Hat das mexikanische Totenfest irgendeinen Bezug zu Halloween? frage ich die Frau bei Girasol, eine der drei Besitzerinnen; sie hat ein geschientes Bein und humpelt durch den Laden. – Nein, das ist ein irischer Brauch. – Ich weiß, sage ich (Und warum frage ich dann? – Um ins Gespräch zu kommen). – Die Mexikaner brauchen nicht eigens einen Tag, an dem sie die Kinder beschenken, sie sind immer gut zu ihnen. Deshalb müssen die Kinder ihnen auch nicht drohen, wenn sie etwas wollen, sagt die Frau mit dem verletzten Bein, wahrscheinlich gebrochen. Nicht drohen – damit spielt sie an auf den Spruch trick or treat. Wahrscheinlich hat die Frau nicht nur deshalb so eine hohe Meinung von den Mexikanern, weil sie diesen Latino-Folklore-Laden hat. Jedes Jahr im Januar ist sie für mehrere Wochen in Mexiko.

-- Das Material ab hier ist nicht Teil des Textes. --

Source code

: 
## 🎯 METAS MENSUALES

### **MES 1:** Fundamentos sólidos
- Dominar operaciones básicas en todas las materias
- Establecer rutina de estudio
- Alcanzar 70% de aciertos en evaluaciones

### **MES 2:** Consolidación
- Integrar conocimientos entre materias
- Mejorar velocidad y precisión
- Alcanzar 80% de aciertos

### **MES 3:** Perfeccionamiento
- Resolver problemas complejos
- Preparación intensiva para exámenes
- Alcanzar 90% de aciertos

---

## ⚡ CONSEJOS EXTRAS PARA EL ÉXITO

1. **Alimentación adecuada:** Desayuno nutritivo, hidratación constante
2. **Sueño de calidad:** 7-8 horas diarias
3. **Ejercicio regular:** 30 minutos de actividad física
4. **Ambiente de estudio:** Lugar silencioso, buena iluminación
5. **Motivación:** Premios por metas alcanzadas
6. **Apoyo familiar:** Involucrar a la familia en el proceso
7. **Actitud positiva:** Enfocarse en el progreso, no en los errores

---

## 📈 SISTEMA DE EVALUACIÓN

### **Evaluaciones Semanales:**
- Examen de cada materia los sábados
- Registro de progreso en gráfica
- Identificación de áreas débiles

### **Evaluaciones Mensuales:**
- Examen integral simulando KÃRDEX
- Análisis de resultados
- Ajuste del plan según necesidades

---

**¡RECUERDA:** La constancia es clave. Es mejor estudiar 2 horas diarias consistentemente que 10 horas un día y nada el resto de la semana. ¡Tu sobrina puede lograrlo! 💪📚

Aber das nicht nur wegen ihrer Begeisterung für das Land, sondern weil sie dann auch Geschäftskontakte knüpft für ihren Laden. So herum also auch wieder. Begeisterung und Geschäft. Geschäft und Begeisterung. Sie zeigt mir in einem Buch Bilder vom Dia de los Muertos. Die Blume des Festes (Cempasúchil) ist gelb. Denn Gelb ist die einzige Farbe, welche die Toten erkennen können. – Verstehe. – Ich fotografiere zwei Vitrinen mit Totenfiguren.
Am abgefahrensten finde ich die Meerjungfrauen.
Die Figuren sind nicht furchterregend gemeint, oder? – Natürlich nicht. – Es ist also auch ein Spaß mit dem Tod, den die Mexikaner sich machen am Dia des los Muertos. – Warum auch nicht? Der Tod hat ja auch etwas Gutes. Viva la muerte! sagt die Frau mit dem geschienten Bein in akzentfreiem Spanisch. Und dann erzählt sie noch, dass es in Mexiko in interessierten Kreisen einmal eine Initiative für die kirchliche Anerkennung von Santa Muerte gegeben hat. Sankt Tod: Schutzpatron der Diebe, der Prostituierten, Mörder und Drogenhändler. Doch die päpstliche Kommission in Rom verweigerte die offizielle Heiligsprechung. Was die Diebe, Prostituierten, Mörder und Drogenhändler allerdings nicht davon abbringen konnte, weiter zu Santa Muerte zu beten. In einem der weniger guten Viertel von Mexico City haben sie ihm sogar eine Statue errichtet. – Und das soll ich glauben? – Denk an die Meerjungfrauen mit den Totenschädeln! – Ich glaube es. Und wenn nachher Kinder bei mir läuten, dann mache ich nicht auf, weil ich heute keine Lust habe, Haribo-Tüten zu verteilen - und weil ich das ganze Jahr gut zu Kindern bin und sie mir nicht drohen müssen, damit ich mich großzügig zeige ihnen gegenüber. Das habe ich fürs Leben gelernt bei meinem Besuch bei Girasol.